◆ **Parts of the exercise**
(1) Copy the stretch of the post about self-watering seedlings from "So at the weekend" through "of the moisture.", replacing "matting" with "felt" each time it appears.
(2) Write the next part of the post about self-watering seedlings, picking up after its final sentence.

--- Extract provided Enclosed Below ---

A while ago now I posted about how I’ve built some self watering pots to use over the summer months when my chilli plants are more mature. However now I have a large population of chilli seedlings I’ve  remembered that the watering problem is even worse when plants are smaller. Not only do the small pots dry out quicker but the tender plants/seedlings in them are much more vulnerable to variations in conditions compared to established plants.

So at the weekend I got my thinking cap on and decided to come up with an effective self watering system to use with young plants and seedlings.

My Self Watering System for Seedlings

At the heart of the system I came up with is the use of  the ever useful capillary matting. When raising seedlings my father always has a large tray on the bench of his greenhouse with a layer of capillary matting placed in the bottom. He simply puts the plastic plant pots on top and waters the matting in the bottom of the tray twice a day.

The soil in the bottom of each pot is kept moist by the wet matting underneath each pot. A key benefit of this watering from beneath is that the plants are encouraged to grow strong roots as they grow downwards in search of the moisture.

The problem I had to solve with the above system was how to keep the capillary mat moist at all times and remove the need to water it twice per day (or more in mid summer). The solution I came up with is pretty simple.

--- End of Enclosed Extract provided ---
--- Supplied entries Enclosed Below ---

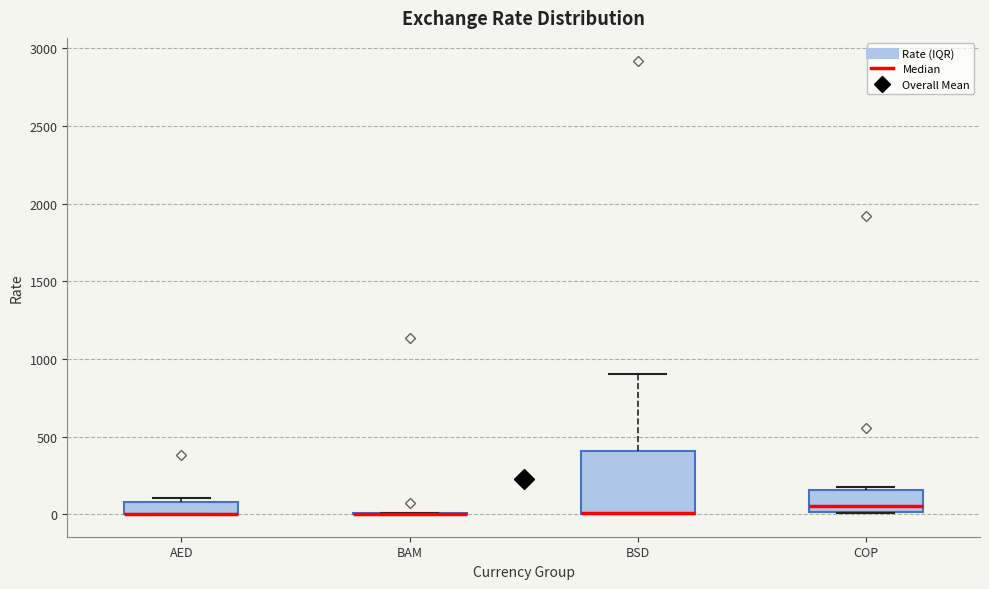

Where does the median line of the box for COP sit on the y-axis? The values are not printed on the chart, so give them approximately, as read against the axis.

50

--- End of Enclosed Supplied entries ---
--- Supplied entries Enclosed Below ---

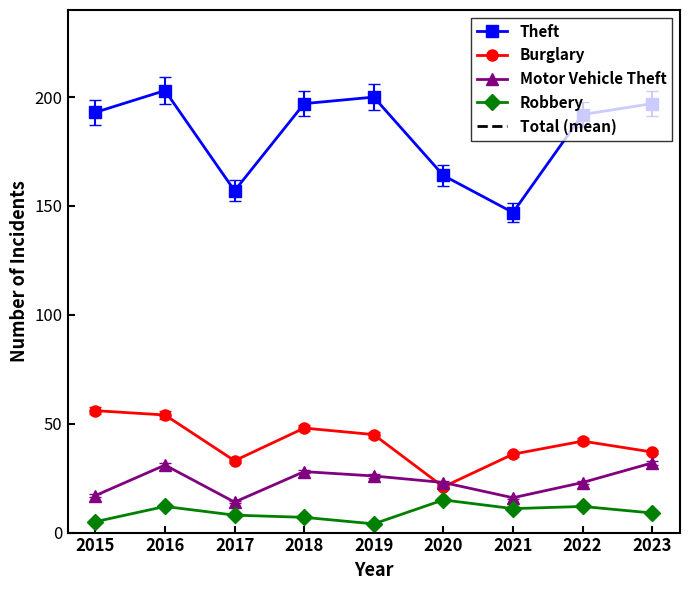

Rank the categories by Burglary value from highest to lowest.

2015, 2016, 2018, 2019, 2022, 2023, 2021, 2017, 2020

--- End of Enclosed Supplied entries ---

◆ **Answers for this exercise**
(1)
So at the weekend I got my thinking cap on and decided to come up with an effective self watering system to use with young plants and seedlings.

My Self Watering System for Seedlings

At the heart of the system I came up with is the use of  the ever useful capillary felt. When raising seedlings my father always has a large tray on the bench of his greenhouse with a layer of capillary felt placed in the bottom. He simply puts the plastic plant pots on top and waters the felt in the bottom of the tray twice a day.

The soil in the bottom of each pot is kept moist by the wet felt underneath each pot. A key benefit of this watering from beneath is that the plants are encouraged to grow strong roots as they grow downwards in search of the moisture.

(2)
After reading this article about using sunken terracotta pots  buried in larger pots or beds I decided that using a terracotta pot might be the answer. They work well as water reservoirs due to the fact that they are semi permeable to water. If you fill a terracotta pot up with water, it will very slowly leach out of the pot over the period of a few days.

First take an unglazed terracotta pot and filled in the small hole in the bottom with some regular kitchen/bathroom sealant. Next simply stand the terracotta pot on the matting alongside the rest of the plants and fill it with water.

Because the terracotta is porous, moisture will be sucked out of the water reservoir through the terracotta pot making the mat wet once again. Here’s a quick sketch of what the finished result looks like:

 

Self Watering Seedling Tray

Like all good DIY projects this one is incredibly simple and cheap to make. The simplicity means there is not a huge amount that can go wrong with the system. So long as you are careful to fully seal the hole/s in the bottom of your pot and you terracotta pot is sufficiently porous (i.e. unglazed) then nothing can go wrong.

Self Watering Terracotta PotSelf Watering Tray

In order to prevent algae forming in the water reservoir I usually place a plant pot saucer over the pot to keep the light out. All I now have to do is check the water level inside the terracotta pot every few days and top it up as necessary.

From my experience, chilli plants love consistent conditions. When conditions (heat, light, moisture etc) change it places stress the plants which invariably causes growth to slow, foliage to be damaged and a reduction in your eventual yield. Like all self watering systems this method allows a constant supply of water to the roots meaning there is one less variable for you to worry about.